Elliman: Brownstones Kick Ass in Q1
Unlike the commercial numbers we saw yesterday, the residential real estate market in Brooklyn perked up in the first quarter of 2010, according to a report released today by Miller Samuel for Douglas Elliman. “The modest decline of inventory and a return to a higher level of sales activity helped stabilize prices across most markets,”…

Unlike the commercial numbers we saw yesterday, the residential real estate market in Brooklyn perked up in the first quarter of 2010, according to a report released today by Miller Samuel for Douglas Elliman. “The modest decline of inventory and a return to a higher level of sales activity helped stabilize prices across most markets,” said the report. “These trends combined with the sharp decline in days on market and listing discount suggests that the consumer is bypassing properties that are not priced close to market levels. The median and average sales prices across all property types ticked up 4.2% and 7.5% from the fourth quarter, but both were down slightly from the first quarter of 2009. The number of sales increased year-over-year from 1,186 to 1,861 and the days on market decreased from 142 to 114. House sales in Brownstone Brooklyn saw the most price improvement, with the median sales price rising 15% from $1,087,500 to $1,250,000. Bring it!
“VINDICATION!!!!!!! As i predicted, brownstone prices bottomed around the end of the year.”
RETARDATION!!!!!! The first dip does NOT count. It didn’t count in November of 1929 and it won’t count now.
***Bid half off peak comps***
BHO, Wall St is recovering. read the reports out of BAC and JPM. And it’s not just Wall Street…read the results from CSX. The stock market continues to rally in your face and you have no clue what’s driving it…none.
Your cut and paste of the headlines is making you look more and more like an uneducated ass when you don’t understand both the facts and the biases behind them.
Brownstones kick ass while banks kick the can down the road. Good results leveraged on thin, maniplulated volume (default/foreclosure stalls).
Let’s put this in perspective with today’s links (thanks, brownie – awesome timing!)…
Wall Street Must Recover Before City Can Overcome Recession [NY Times]
“Ms. Rosen traced the rise in the city’s dependence on Wall Street, showing how financial jobs had provided about one-eighth of all wages paid in New York in 1972. By 2007, more than one-third of all wages came from the ‘very volatile’ financial sector, she said.”
Where Wall St goes (beyond the reGOVery rally), NYC and brownstone prices will follow.
Defaults Rise in Loan Modification Program [NY Times]
“About seven million households are behind on their mortgage payments…New elements focus on allowing distressed homeowners to sell their properties for less than they owe and on shaving the principal owed by borrowers…The notion of cutting principal, however, has already run into some resistance from the big banks, which do not want borrowers to get the idea that their mortgage can be chopped on a whim.” –
The defaults are not going to magically disappear. Now, the government is talking about reducing principal but the big banks don’t want that becuase they’ll have to recognize 100% losses on HELOC’s, a market that they have dominated. THIS WOULD TAKE THEM DOWN! You DO know where these big banks are, don’t you?

▶ **Problems and tasks**:
[a] From the Brooklyn real estate post, reproduce the passage word for word. Begin at the words "Where Wall St" and stop after "are, don’t you?".
[b] According to the Brooklyn real estate post, what was the median sales price for houses in Brownstone Brooklyn after its 15% rise?
[c] Write the next part of the Brooklyn real estate post and its comments, starting after the last sentence.

▶ **Dataset excerpts**:

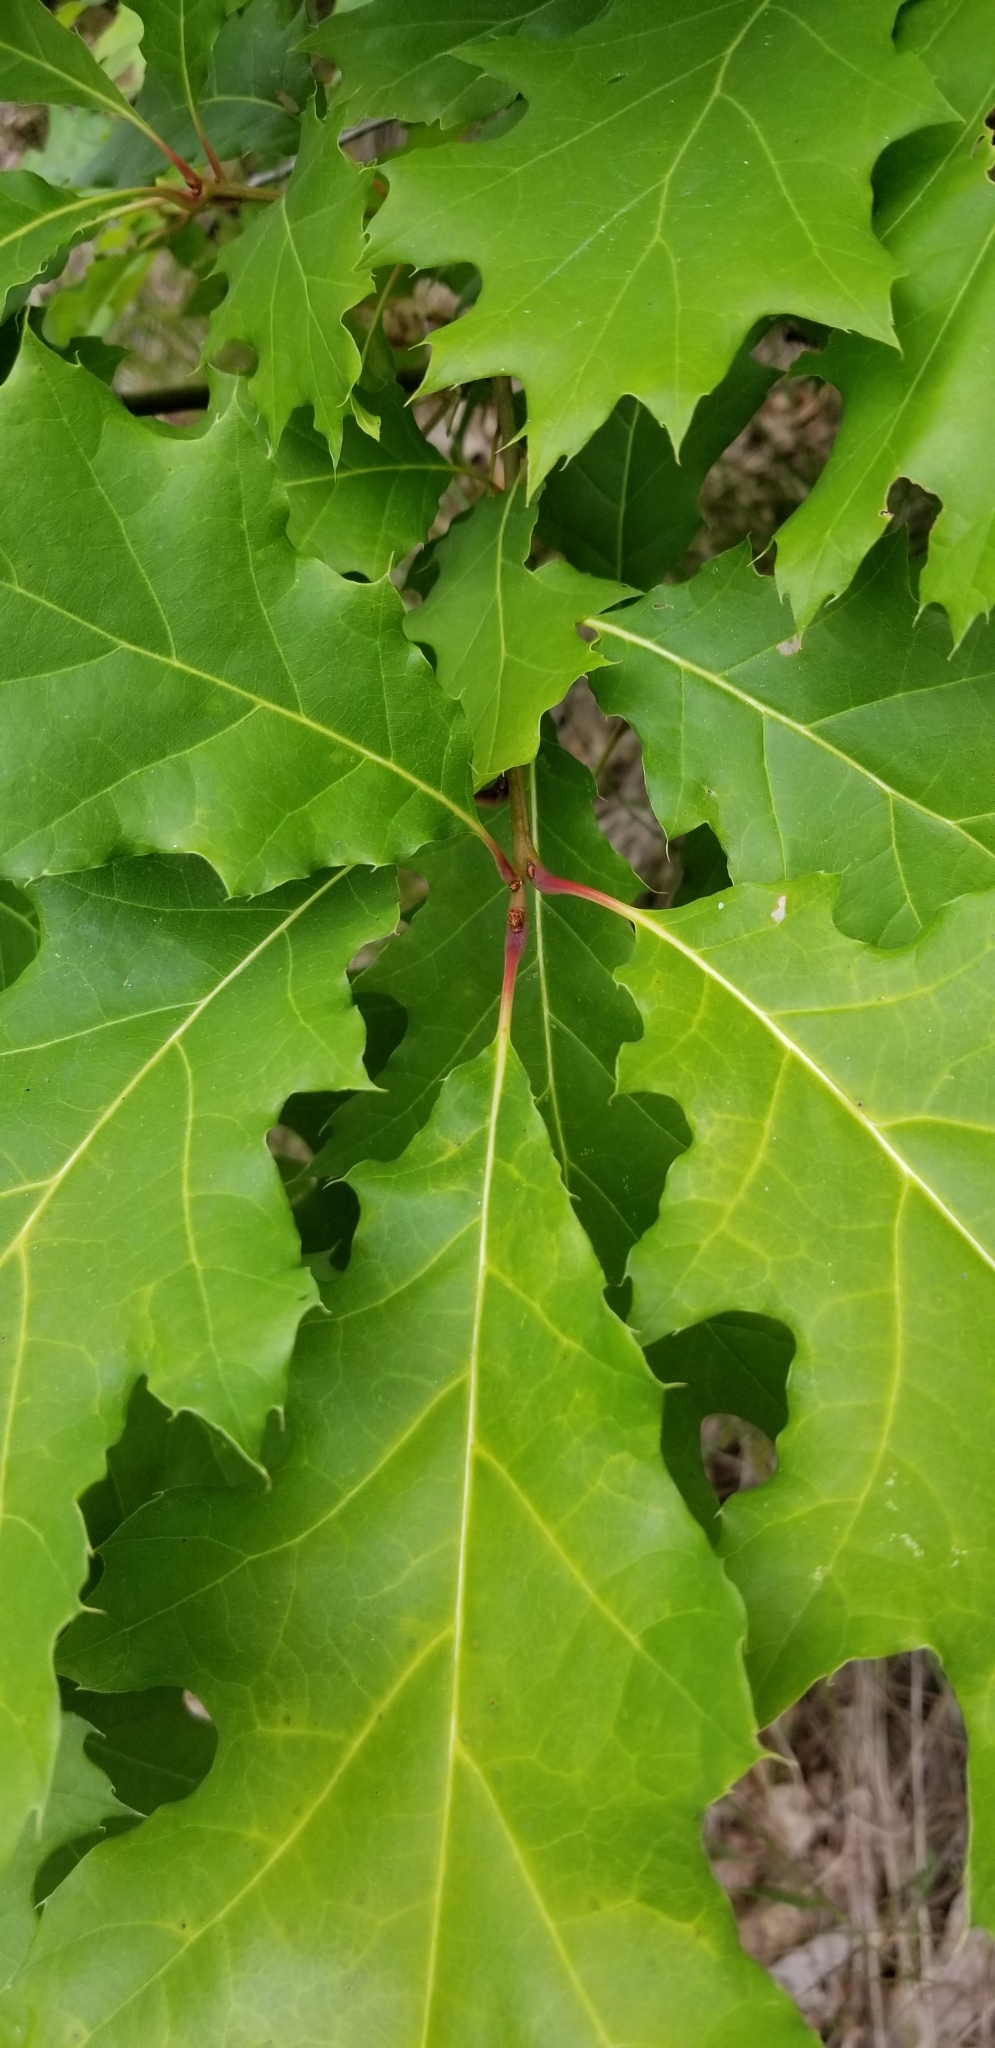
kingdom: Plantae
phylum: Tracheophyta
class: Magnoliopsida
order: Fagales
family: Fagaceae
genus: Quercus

* * *

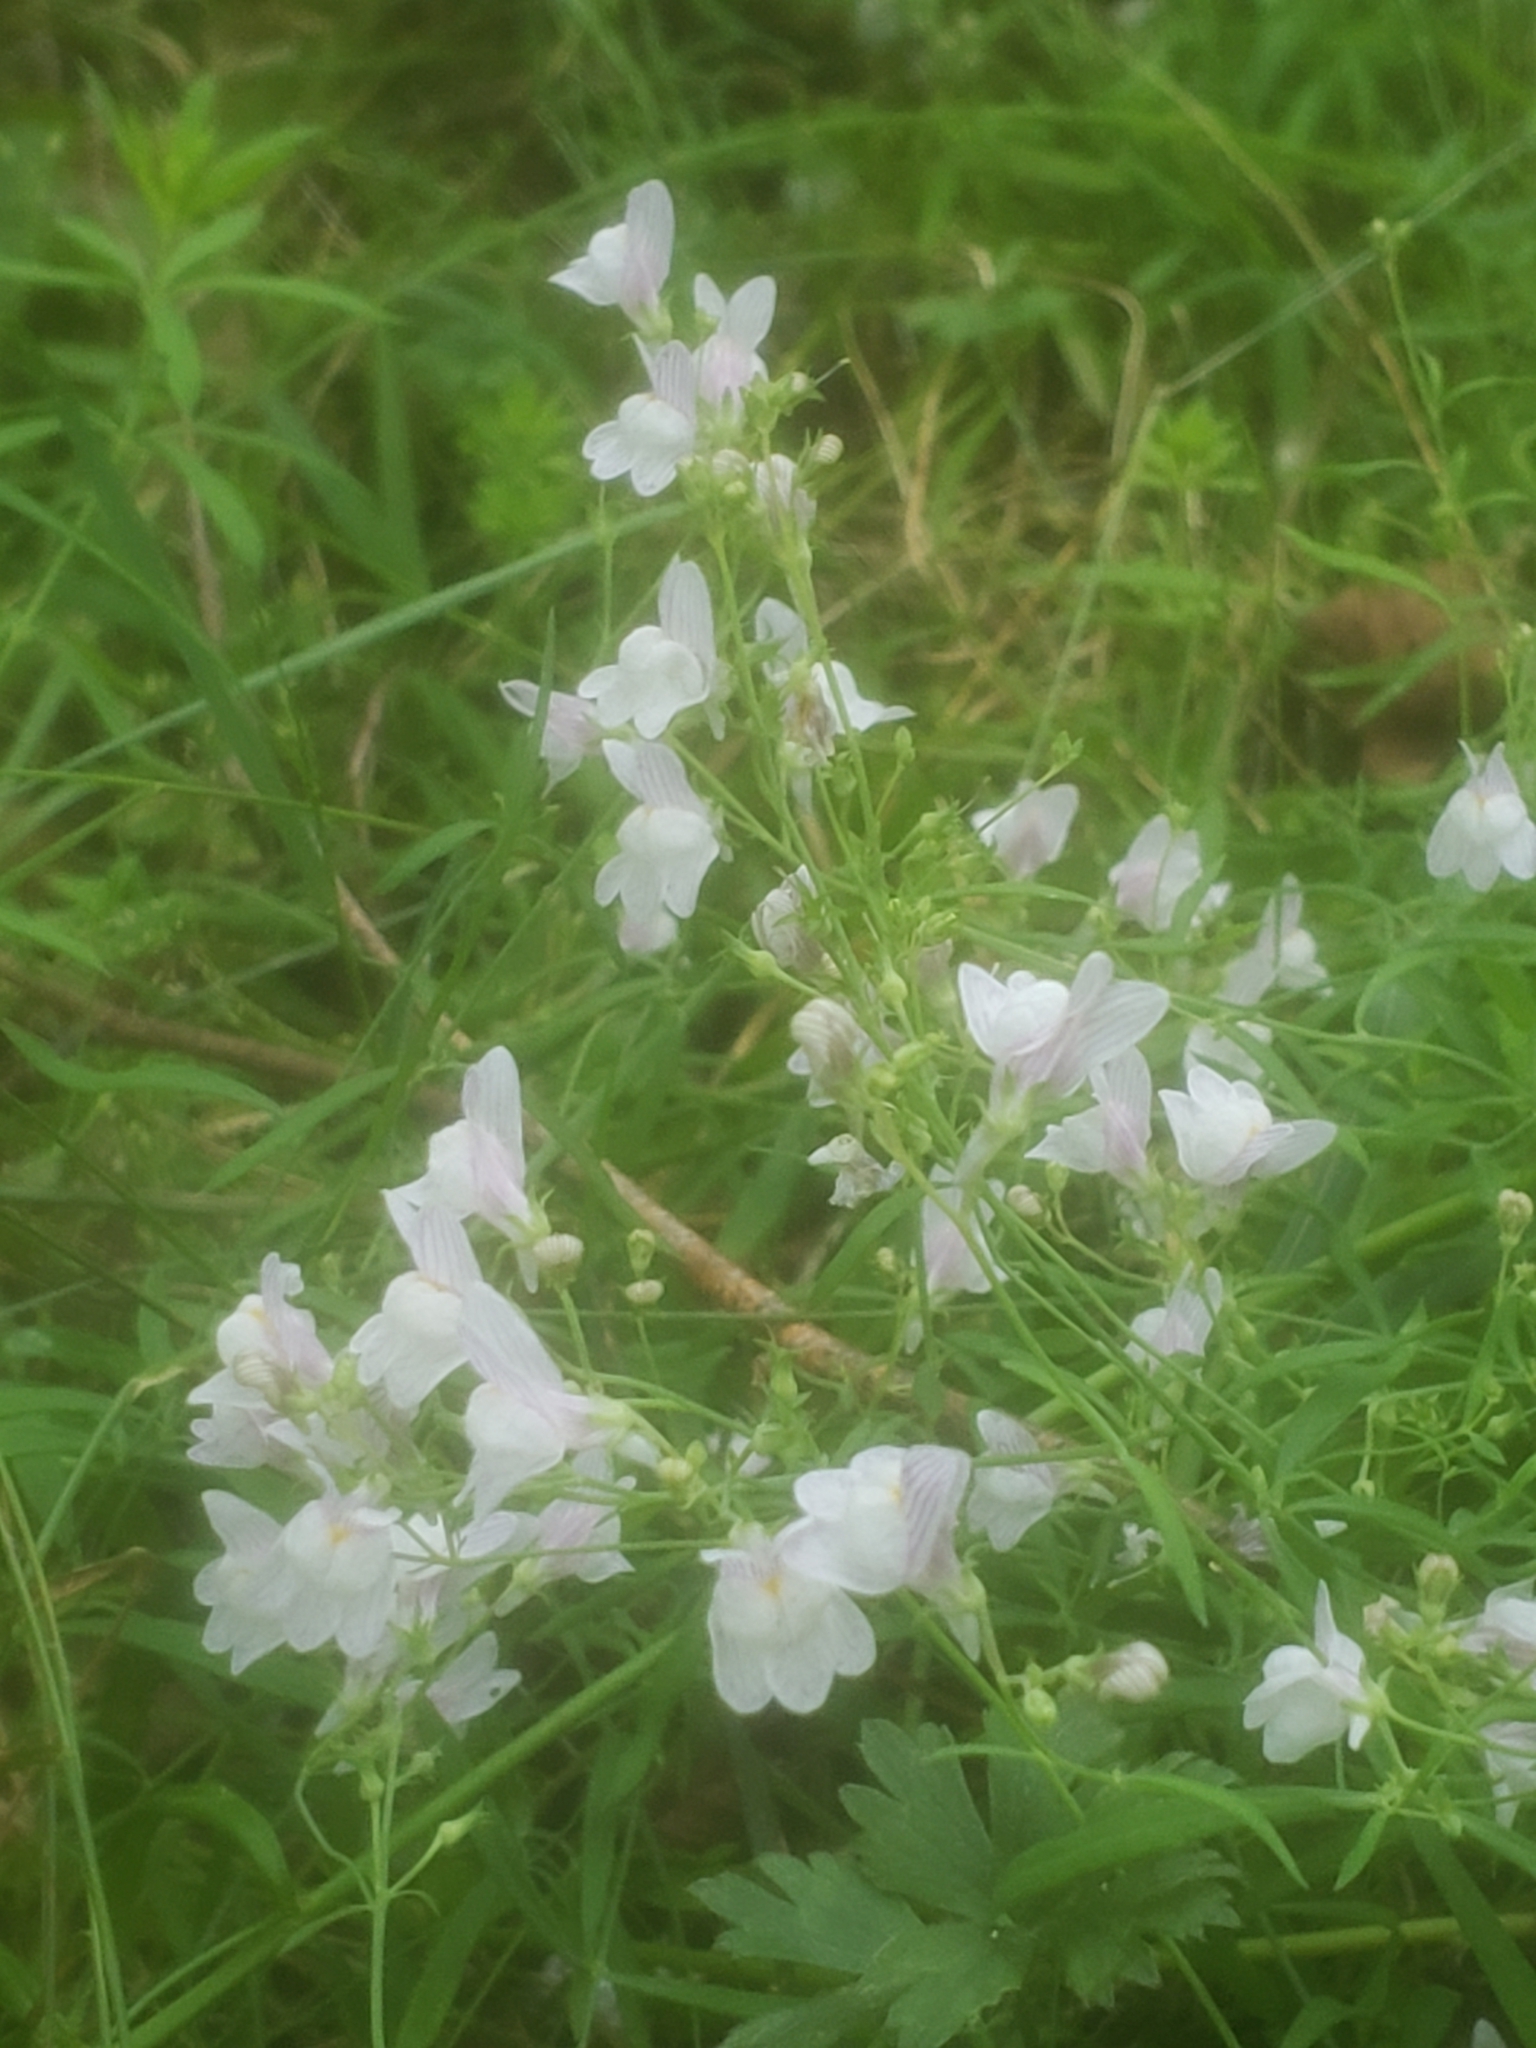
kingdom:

▶ **Written responses**:
[a]
Where Wall St goes (beyond the reGOVery rally), NYC and brownstone prices will follow.
Defaults Rise in Loan Modification Program [NY Times]
“About seven million households are behind on their mortgage payments…New elements focus on allowing distressed homeowners to sell their properties for less than they owe and on shaving the principal owed by borrowers…The notion of cutting principal, however, has already run into some resistance from the big banks, which do not want borrowers to get the idea that their mortgage can be chopped on a whim.” –
The defaults are not going to magically disappear. Now, the government is talking about reducing principal but the big banks don’t want that becuase they’ll have to recognize 100% losses on HELOC’s, a market that they have dominated. THIS WOULD TAKE THEM DOWN! You DO know where these big banks are, don’t you?

[b] $1,250,000

[c]
NYC Sees March Foreclosure Uptick [The Real Deal]
“‘The increases were more tilted toward the final state of foreclosure,’ Saccacio said. ‘[That] may be further evidence that lenders are starting to make a dent in the backlog of distressed inventory that has built up over the last year as foreclosure prevention programs and processing delays slowed down the normal foreclosure timeline.'”
Increases more tilted toward the final state of foreclosure. Looks like the “big banks” are moving on some of the +180% increase in lis pendens from 4Q08 to 4Q09. And we’re just talking residential which affects brownstone prices directly. Then you have commercial (see yesterday’s report), inlcuded in that +180% number which affects brownstone prices indirectly because the banks are where…? [see first link above]
Then let’s put it in perspective of Elliman’s number of brownstone sales for the last couple of years (as far back as they have reported them)…
Report, Current Q, Prior Q, Prior Year Q
1Q10 069 062 032
4Q09 062 062 060
3Q09 062 043 070
2Q09 043 032 064
1Q09 032 060 088
4Q08 060 070 094
3Q08 070 064 174
2Q08 064 088 124
Wow! We’re still -60% below the highest volume of brownstone sales reported by Elliman and that may not even be the peak.
When volume peaks again, because banks will dump defaults and foreclosures and sellers will panic again, you can be rest assured that prices will fall towards half off.
Supply and demand, fam.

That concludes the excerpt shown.